E, finalmente, confiança.

“Em muitos mercados africanos, o jogo ainda carrega estigma. Afiliados precisam pensar em como suas mensagens constroem confiança ou afastam pessoas.”

Conteúdo de IA inunda feeds, mas quais os impactos?

Poucos temas são tão quentes quanto IA no marketing de afiliados no iGaming, e Bartek é uma das vozes alertando sobre riscos.

“Hoje, muitos afiliados usam conteúdo gerado por IA para spam em resultados de SEO. Mas essa tática não vai durar.”

Ele explica por que uma reação do Google é inevitável.

“À medida que o Google é inundado com conteúdo gerado de baixa qualidade, afiliados que dependem apenas de IA verão seus rankings caírem. Não é uma estratégia sustentável.”

Na createIT, ele usa IA com cuidado.

A diferença entre “spam” e “suporte” é clara. Conteúdo spam pode ser uma análise de slot gerada por IA com 1.000 palavras, repetindo palavras-chave sem insight. Já conteúdo com suporte pode usar IA para compilar estatísticas básicas antes que um editor humano adicione análise original, psicologia do jogador e contexto de mercado.

“Usamos ferramentas de IA, mas apenas para apoiar, não substituir, nosso trabalho criativo e estratégico. Entrada ruim gera saída ruim — esse é um risco real.”

Uma página bem posicionada que não fala com ninguém é silenciosa. Bartek sabe que o algoritmo decide visibilidade, mas só a relevância gera confiança.

“IA não entende de fato a psicologia do jogador. Falta-lhe a capacidade de analisar sinais sutis ou gatilhos emocionais que impulsionam engajamento e conversão.”

E quanto ao crescimento de ferramentas de detecção de IA?

“Elas estão obrigando os afiliados a repensar totalmente suas estratégias de SEO. Não dá mais para apenas gerar texto. É preciso profundidade, originalidade e intenção.”

A visão do CEOpen Mic

O podcast de Bartek, CEOpen Mic, se tornou um ponto de referência para o mundo dos afiliados. O que ele ouve com mais frequência?

“O tema recorrente é que afiliados querem mais transparência e previsibilidade. Muitos sentem que estão operando no escuro.”

Responsabilidade, diz Bartek, é o cimento da relação. Perdeu isso, tudo desmorona, não importa quão sofisticado seja o painel.

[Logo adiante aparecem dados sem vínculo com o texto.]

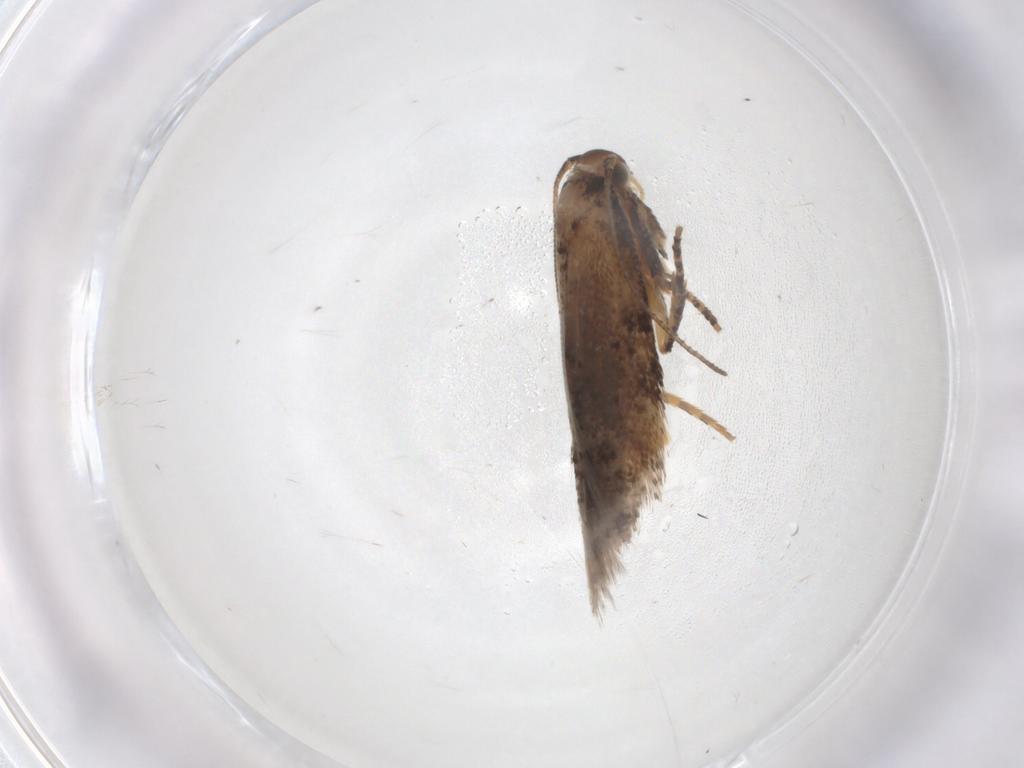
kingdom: Animalia
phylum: Arthropoda
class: Insecta
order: Lepidoptera
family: Gelechiidae
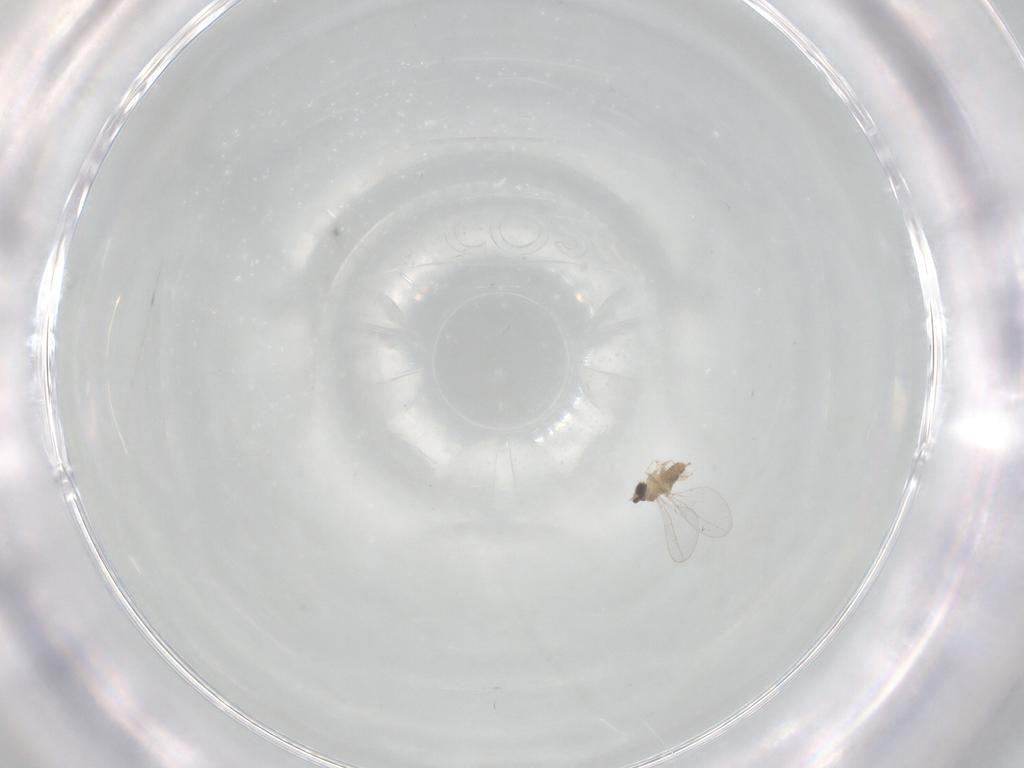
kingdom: Animalia
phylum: Arthropoda
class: Insecta
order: Diptera
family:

“Há uma demanda crescente para que operadores sejam responsabilizados pelos mesmos padrões de desempenho que os afiliados. Se a conversão cair, todos devem perguntar o motivo, e não apenas culpar o afiliado.”

Algum convidado se destacou?

“Vários compartilharam estratégias que focam em construir valor de marca, não apenas em resultados rápidos. Essa é a mudança de mentalidade que precisamos ver mais.”

O marketing de afiliados no iGaming não está quebrado, mas está machucado. IA, fadiga de influenciadores e lacunas globais forçam uma reflexão séria.

A mensagem de Bartek Borkowski é clara: se o marketing de afiliados no iGaming quiser sobreviver em 2025, precisa retornar ao que o tornou poderoso desde o início: entregar valor aos jogadores, gerar confiança e construir relacionamentos genuínos.

*Bartek Borkowski – Fundador e sócio-gerente da createIT. É também apresentador do CEOpen Mic, podcast em que conversa com executivos de alto nível da indústria de iGaming sobre suas trajetórias, motivações, sucessos e falhas.